Fast forward to 2013 and the ‘historic agreement’ reached in May on how €23bn will be spent between 28 countries in 2014-20. This time, the agreement features an even longer wish-list – running to 33 annexes – of transport schemes that member states and MEPs have asked to be included. This growing list contains all the transport schemes that national governments would like to build, but can’t afford to fund without EU help.

It may be laughable that nearly 20 years of this flagship policy has only produced a handful of completed projects, but we cannot overlook the environmental, financial and social damage that EU funds have caused. One look to the empty highways, high-speed rail lines and white elephant airports around southern Europe shows this is a very real tragedy.  Revealingly, the Court of Auditors recently found that the same length of motorway costs almost twice as much to build in Spain as in Germany. The court shied away from speculating as to why, merely noting that this cannot be explained by labour costs.

The newly-updated transport spending policies go some way to including a key recommendation of the court: ‘It is important that cost/benefit analysis, along with environmental and socio-economic analysis, allows for the merits of proposed projects to be compared during the selection procedure.’ But how will these new safeguards fare against the mighty wish-list?

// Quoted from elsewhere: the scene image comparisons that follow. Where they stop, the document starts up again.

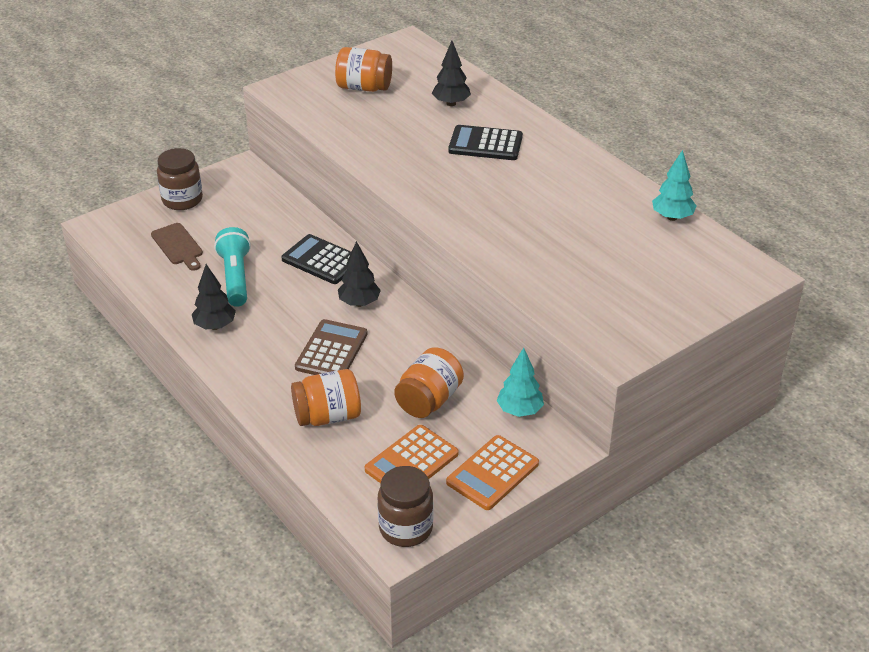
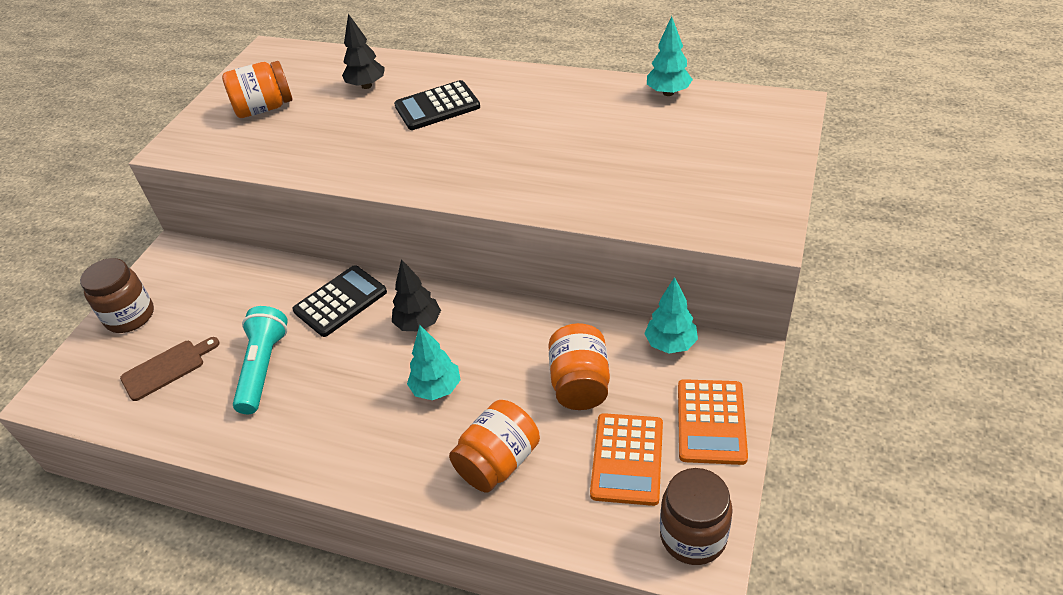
camera: 30 degrees left, 5 degrees up
(178, 246) = (167, 368): brown cutting board -> brown cutting board turned 60 degrees counterclockwise
(215, 326) = (286, 434): black tree -> none
(235, 278) = (263, 368): turquoise flashlight -> turquoise flashlight turned 45 degrees clockwise
(322, 260) = (340, 301): black calculator -> black calculator turned 135 degrees clockwise
(331, 351) = (436, 389): brown calculator -> turquoise tree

That will entirely depend on whether the Commission and TEN-T Agency hold their nerve when it comes to dishing out the funds. Only if they follow the new script for TEN-T and Cohesion spending, to give preference to genuinely sustainable projects that will cut emissions this time around, will this be the ‘historic’ agreement as billed. That will mean standing up to the heckling from national governments, all keen to see their pet projects become concrete reality.  Otherwise, it’s just a big budget re-make of the same old farce.